Pakistan began talks about a bailout with the International
Monetary Fund this month. It is still expected to take the IMF loan, but the
Saudi aid helps its negotiating position, Pakistani officials said. Pakistan
needs around $12 billion to plug its financing gap, the government said.
It was unclear whether there was a geopolitical price for
the Saudi aid. Mr. Khan in September had also visited Saudi Arabia, hoping for
financial assistance, but none was announced at that time, and a Pakistani
minister suggested that the obligations with any Saudi money would conflict with
Pakistan’s “strategic interests.”
In 2015, Pakistan declined a request from Riyadh to join the
Saudi-led war against Houthi rebels in Yemen. However, Islamabad subsequently
sent 5,000 soldiers to Saudi Arabia to bolster the country’s domestic defenses.
Mr. Khan used his visit to the conference to hold meetings
with Saudi King Salman and the crown prince.
The web of economic ties between the U.S. and Saudi Arabia
is so complex that it can complicate diplomacy in times of turmoil. WSJ’s
Shelby Holliday looks at the various ways the U.S. and Saudi Arabia are
economically intertwined.
Under the deal, Pakistan will receive a $3 billion deposit
at its central bank for a year, as a balance-of-payments support, Pakistan’s
foreign ministry said. In addition, Pakistan will be able to import as much as
$3 billion of oil from Saudi Arabia on a deferred-payment basis over the next
three years.
Mr. Khan inherited an economy with a runaway
balance-of-payments deficit, which has depleted the country’s foreign exchange
reserves to critical levels. Pakistan has around $8 billion in foreign-exchange
reserves, while the country says debt repayments this financial year amount to
$9 billion. The trade deficit also has to be financed.
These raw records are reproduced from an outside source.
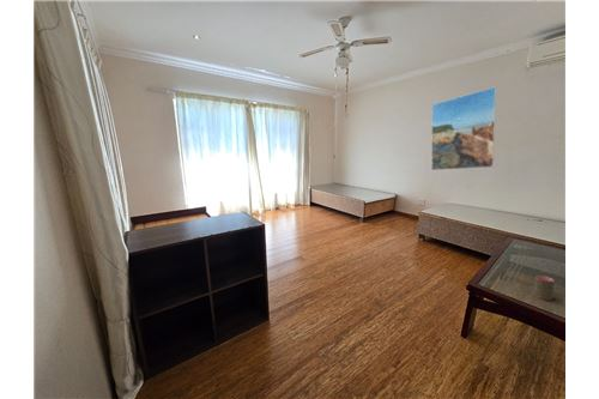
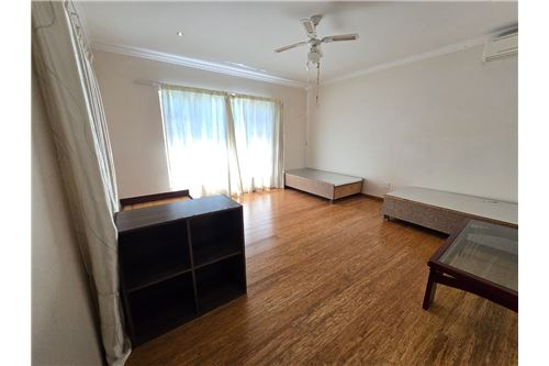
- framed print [430,85,497,171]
- cup [533,274,555,302]
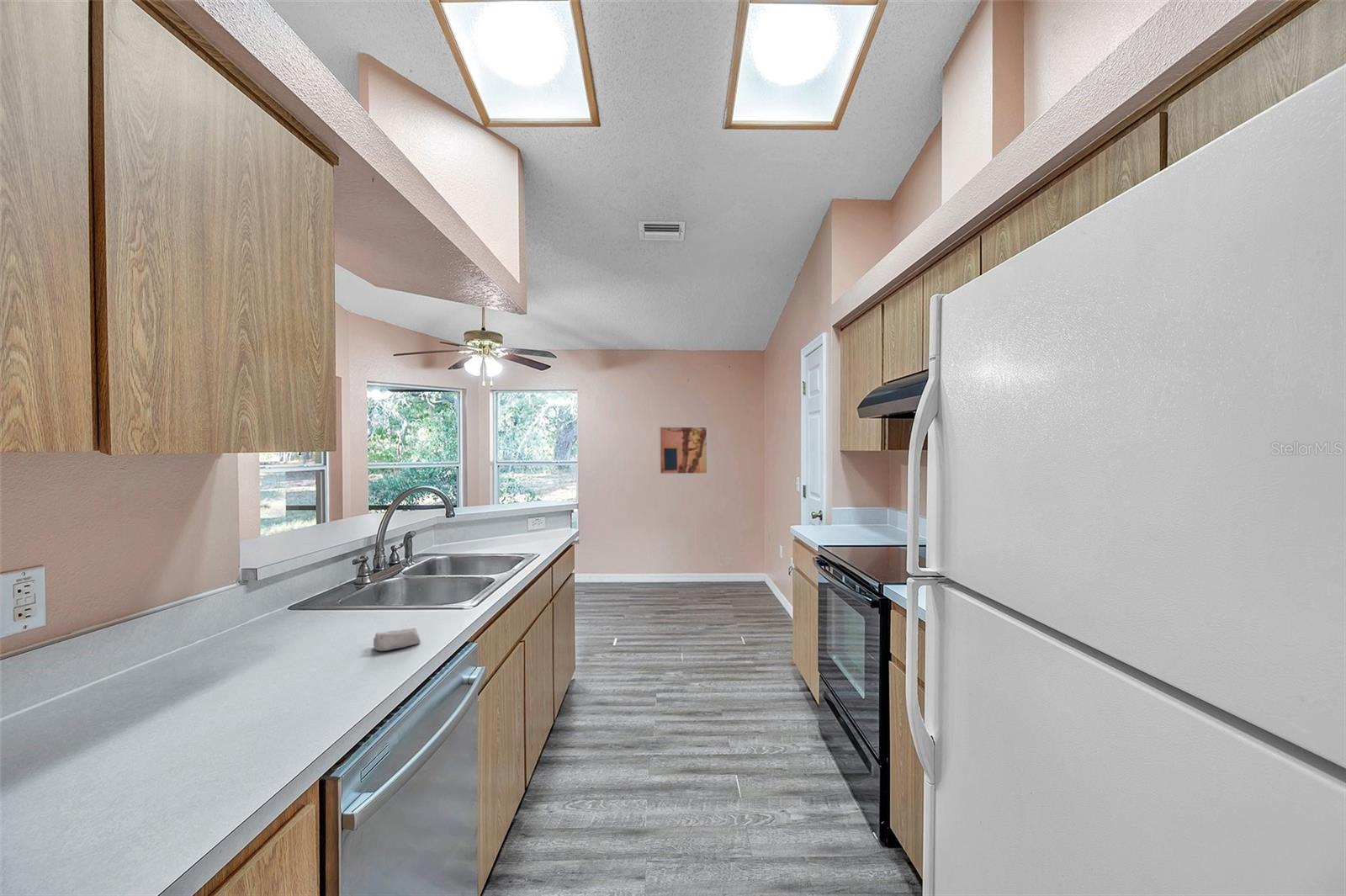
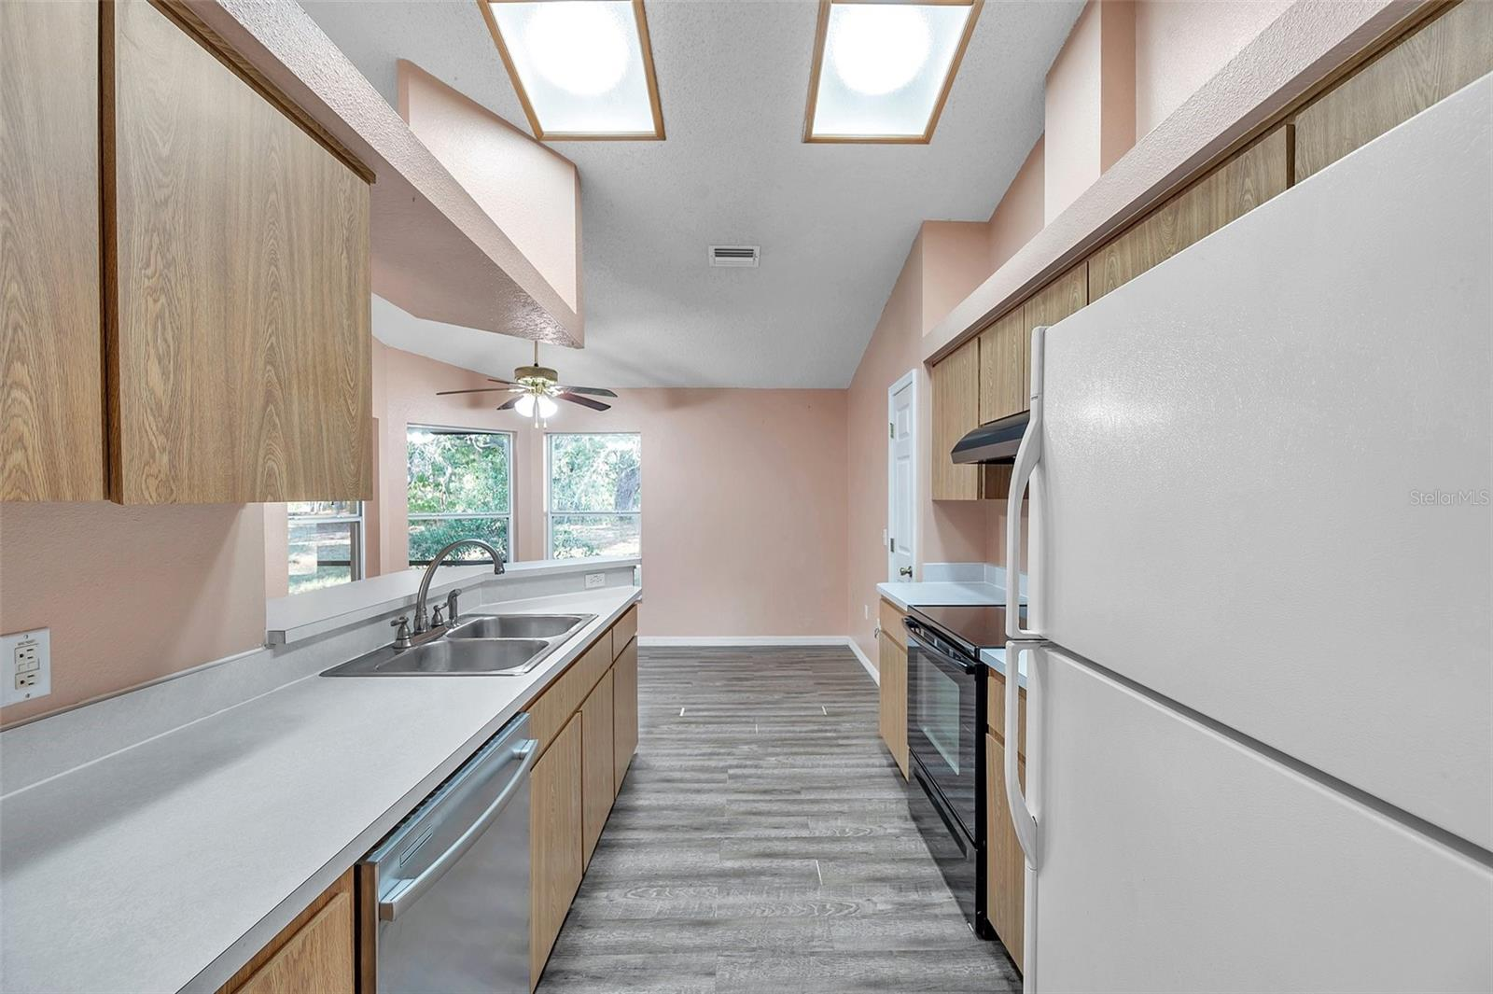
- wall art [658,424,709,476]
- soap bar [373,628,421,652]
The Pakistani prime minister admitted that the country was
“desperate” for funds on the eve of his trip to Saudi Arabia, in an interview
with the Middle East Eye website, saying he had no option but to go to ask for
help from Saudi Arabia. He described the journalist’s death as “sad beyond
belief” in the interview, published on Monday.
“Unless we get loans from friendly countries or the IMF, we
actually won’t have in another two or three months enough foreign exchange to
service our debts or to pay for our imports. So we’re
desperate at the moment,” Mr. Khan told Middle East Eye.
Separately, Islamabad is talks with Saudi Arabia about
building a multibillion-dollar refinery at Pakistan’s newly developed port of
Gwadar, and Saudi investment in major mining projects in Pakistan.
While Islamabad has long been close
to Saudi Arabia, it has also been careful not to antagonize Riyadh’s regional
rival Iran, with which Pakistan shares a long and largely peaceful border.
Pakistan’s other two major borders, with Afghanistan and India are tense, with
hundreds of thousands of Pakistani soldiers mobilized there.